I’ll start with the most obvious element of this plugin: had I not just told you what it does, would you have guessed what a plugin called “pageMash” does from the name? I wouldn’t have. This illustrates a quandary in software design — the struggle between giving your product a distinct name, and giving it a name that identifies its purpose. That could actually serve as an entire post — if not a book.
So let us, for the sake of discussion, assume that the plugin name was well chosen. The author, however, overused the name throughout the interface. After activating pageMash, there is a singular addition to the Admin menu: under “Pages”, there is a “pageMash” menu. Even if that’s a great name for the plugin itself, it is a poor name for a menu item — something that is meant to help users find what they’re looking for. How about “Page Order” instead?
We click on pageMash, and are taken to a page with the following title: pageMash – pageManagement. Well, I suppose “page management” does a little better job of telling us what the page does, but even at that point the unorthodox capitalization and spacing looks clunky and unpolished. It’s a perfect example of an interface designed by a coder, because that type of capitalization and mushing-words-together is commonplace in code. It even has a name: camelCase. Programmers commonly use it for variable names and such. I assume most people reading this know this already, but I don’t assume all my readers are programmers; which really just leads to my next point: camelCase would be perfectly fine, I think, if we could assume that all of the users of the plugin are programmers. One of my own plugins — Log Deprecated Calls — is really only useable by plugin and theme developers, and probably only used in development environments. Although I didn’t do it, such geeky conventions would have been a safer bet because of the audience. But pageMash is exactly the opposite — you can assume the many (or most) users of that plugin are going to be writers and editors. Not the admin installing the thing, but the people using it day-to-day, are likely to be non-technical “content” people. So this breaks the rule I mentioned previously on multiple levels. From the menu to the page headers, the interface of pageMash screams “add-on”. There’s just no way this is a part of WordPress itself.

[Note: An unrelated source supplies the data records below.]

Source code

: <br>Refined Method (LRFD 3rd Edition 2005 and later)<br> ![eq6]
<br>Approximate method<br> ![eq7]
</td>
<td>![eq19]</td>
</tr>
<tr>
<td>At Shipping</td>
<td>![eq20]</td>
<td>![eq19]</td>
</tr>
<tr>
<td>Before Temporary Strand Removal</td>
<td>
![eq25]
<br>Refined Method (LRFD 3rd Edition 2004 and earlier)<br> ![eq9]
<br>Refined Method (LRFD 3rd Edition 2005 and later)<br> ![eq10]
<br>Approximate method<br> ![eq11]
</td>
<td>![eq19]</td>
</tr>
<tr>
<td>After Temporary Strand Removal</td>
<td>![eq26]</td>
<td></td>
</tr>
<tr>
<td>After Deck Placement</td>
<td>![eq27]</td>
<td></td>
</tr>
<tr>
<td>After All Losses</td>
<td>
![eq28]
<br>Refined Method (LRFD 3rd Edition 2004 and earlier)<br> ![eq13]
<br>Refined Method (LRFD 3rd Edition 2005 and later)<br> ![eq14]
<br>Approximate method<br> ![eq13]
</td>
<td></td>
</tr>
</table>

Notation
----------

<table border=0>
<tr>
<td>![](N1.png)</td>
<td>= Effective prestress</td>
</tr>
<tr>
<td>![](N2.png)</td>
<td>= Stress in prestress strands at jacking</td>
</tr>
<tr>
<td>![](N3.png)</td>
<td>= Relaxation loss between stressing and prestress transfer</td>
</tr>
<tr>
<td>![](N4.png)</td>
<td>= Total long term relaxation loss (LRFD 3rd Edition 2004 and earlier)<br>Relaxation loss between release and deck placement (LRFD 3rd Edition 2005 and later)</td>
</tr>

Now, I realize I’m being hard on the developer, and I don’t really mean to be. The plugin’s function — especially for its day — is quite excellent. You have a list of pages. You drag and drop them into the order you want, and click the “Update” button. There’s a short paragraph at the top of the page explaining this, and at the bottom of the page is a “Show Further Info” link that expands a longer help text. It’s pretty straightforward, and it works. Before this plugin came along, the only means I had to order pages in WordPress was to type numbers into a little blank next to each page in the list. It was clunky and extremely tacked-on. PageMash fixed that.
Now lets fast-forward several years. Just today I discovered 10up’s Simple Page Ordering plugin. Any guess what they called the menu item?
Trick question. There isn’t a menu item. The interface is so cleanly and tightly integrated into WordPress that you’d never guess it was a plugin. You simply go to the normal Pages admin page, and you can drag and drop the page order right there. Need help? It’s integrated into the existing Help tab and the top of the page. There’s not even a Save button. Drag, drop, done.
I’m reminded of Steve Jobs — arguably one of the greatest UI designers in the history of computing. He famously hated buttons. When designing new devices the first iterations always had buttons, and he’d come swooping in and get rid of them. Think of the iPhone: there’s Power and Home — that’s it. And it works, because the device is designed so that you can just look at it and figure out how most of it works. It’s instinctive.
Simple Page Ordering accomplishes this same elegance. It’s so beautifully designed and coded that there’s literally no interface beyond simply doing the thing. “Gee… I want to move this page down.” Click. Done.
I can’t think of a better example of the design principles all programmers should aspire to.